My Live Online Lesson: Lessons Learned

In my position as a technology specialist, I often participate in online meetings and webinars. However, I do not often lead online meetings, so this week’s live online lesson was still a bit of a new experience to me. I was very grateful for the opportunity to present to two trusted colleagues, rather than a live audience of strangers, because I still have much to learn before I consider myself an online teaching expert.

First, I found that my attention was often distracted with the unfamiliar controls of the online meeting app that I was using. I use a different online meeting app every week; in just the past month, for example, I have participated in a Google Hangout, an Adobe Connect meeting, a GoToMeeting, and a YouTube Live discussion. Each of these platforms has similar functionality, but the buttons and controls are all slightly different, and located in different places. The important lesson here is that an effective online teacher should select one platform for online trainings, stick with it, and use it often enough that students also become comfortable using it. In my district, we are currently shopping for a paid service to help us manage a series of webinar training programs we will be creating next year. Everyone recognizes the importance of selecting one common training platform; people are busy and do not want to spend a half hour learning a new platform every time they have to attend an online meeting.

Second, I should have taken the advice of Greene (2014), who admonished online instructors to speak more slowly than in everyday conversation. I tend to talk quickly, which is quite normal in the fast-paced administrative world, but when teaching students, time must be given for students to internalize what they are hearing, and connect it to whatever concepts are in their working memory. My colleagues were very polite, but I think I may have spoken a little too quickly and tried to squeeze too many concepts into a 10-minute presentation. If I were to ramble on like this for a full hour, many of my students might lose interest and start browsing other web sites on hidden tabs.

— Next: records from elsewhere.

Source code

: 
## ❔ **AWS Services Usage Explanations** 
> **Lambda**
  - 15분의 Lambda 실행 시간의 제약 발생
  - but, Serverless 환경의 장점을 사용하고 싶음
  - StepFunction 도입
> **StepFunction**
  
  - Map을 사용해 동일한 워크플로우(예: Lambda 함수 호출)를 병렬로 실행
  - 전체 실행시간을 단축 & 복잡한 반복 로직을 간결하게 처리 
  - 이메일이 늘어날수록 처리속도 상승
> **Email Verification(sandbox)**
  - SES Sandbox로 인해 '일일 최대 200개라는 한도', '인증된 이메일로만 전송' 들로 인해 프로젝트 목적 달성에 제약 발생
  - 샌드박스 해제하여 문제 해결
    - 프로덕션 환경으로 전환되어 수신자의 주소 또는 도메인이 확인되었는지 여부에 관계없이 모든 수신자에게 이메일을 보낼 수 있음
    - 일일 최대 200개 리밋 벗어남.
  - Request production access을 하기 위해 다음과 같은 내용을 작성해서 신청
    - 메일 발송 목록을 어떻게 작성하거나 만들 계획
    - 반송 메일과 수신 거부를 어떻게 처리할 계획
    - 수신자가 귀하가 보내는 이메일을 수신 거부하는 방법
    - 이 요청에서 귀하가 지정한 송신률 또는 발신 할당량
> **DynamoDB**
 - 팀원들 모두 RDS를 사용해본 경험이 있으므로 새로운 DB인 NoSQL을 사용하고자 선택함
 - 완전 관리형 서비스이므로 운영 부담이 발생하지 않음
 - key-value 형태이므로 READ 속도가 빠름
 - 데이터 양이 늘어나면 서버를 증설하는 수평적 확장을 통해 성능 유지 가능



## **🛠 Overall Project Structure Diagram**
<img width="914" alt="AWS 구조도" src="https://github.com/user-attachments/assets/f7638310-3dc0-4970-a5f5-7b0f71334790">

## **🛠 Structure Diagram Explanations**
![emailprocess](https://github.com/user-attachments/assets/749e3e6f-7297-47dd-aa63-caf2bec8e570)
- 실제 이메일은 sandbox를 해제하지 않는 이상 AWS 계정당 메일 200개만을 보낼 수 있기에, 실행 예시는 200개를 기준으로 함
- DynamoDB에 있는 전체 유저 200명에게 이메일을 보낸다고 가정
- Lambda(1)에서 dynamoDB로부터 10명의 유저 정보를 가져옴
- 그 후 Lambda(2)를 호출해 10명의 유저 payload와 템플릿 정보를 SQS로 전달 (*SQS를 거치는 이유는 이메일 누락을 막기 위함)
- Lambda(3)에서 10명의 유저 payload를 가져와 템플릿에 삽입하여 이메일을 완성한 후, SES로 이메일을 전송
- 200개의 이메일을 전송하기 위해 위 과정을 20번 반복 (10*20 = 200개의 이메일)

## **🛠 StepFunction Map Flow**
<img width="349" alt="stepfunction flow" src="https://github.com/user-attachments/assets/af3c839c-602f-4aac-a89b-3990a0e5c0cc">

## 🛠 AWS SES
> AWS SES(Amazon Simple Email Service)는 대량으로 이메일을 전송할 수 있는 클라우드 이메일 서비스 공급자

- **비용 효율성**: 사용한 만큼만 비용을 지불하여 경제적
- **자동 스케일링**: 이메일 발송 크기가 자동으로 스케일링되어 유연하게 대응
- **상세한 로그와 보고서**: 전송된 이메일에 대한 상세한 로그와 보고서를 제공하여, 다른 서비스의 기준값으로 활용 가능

Finally, I noticed that my two students responded very positively to the live online quiz game at the end of my lesson. I selected Quizizz as the platform for this assessment because it is commonly used by K-12 teachers in my District, but that doesn’t mean that it can’t be used effectively for adult learners. Everyone likes to have a little entertainment with their assessment, after all; the soft music, colorful interface, and humorous feedback memes helped break the ice. Learning is difficult work, and teachers shouldn’t be afraid to take the occasional opportunity to have a little fun, as long as the focus on learning is not lost. In the case of my Quizizz game, my students completed a four-question quick check in about two minutes, which gave me a rapid insight into which concepts were well understood, and which one was still confusing to my class. This type of formative assessment is crucial  in the online learning environment, of course, because students are not physically present, so it can be difficult to read their facial expressions and other nonverbal cues.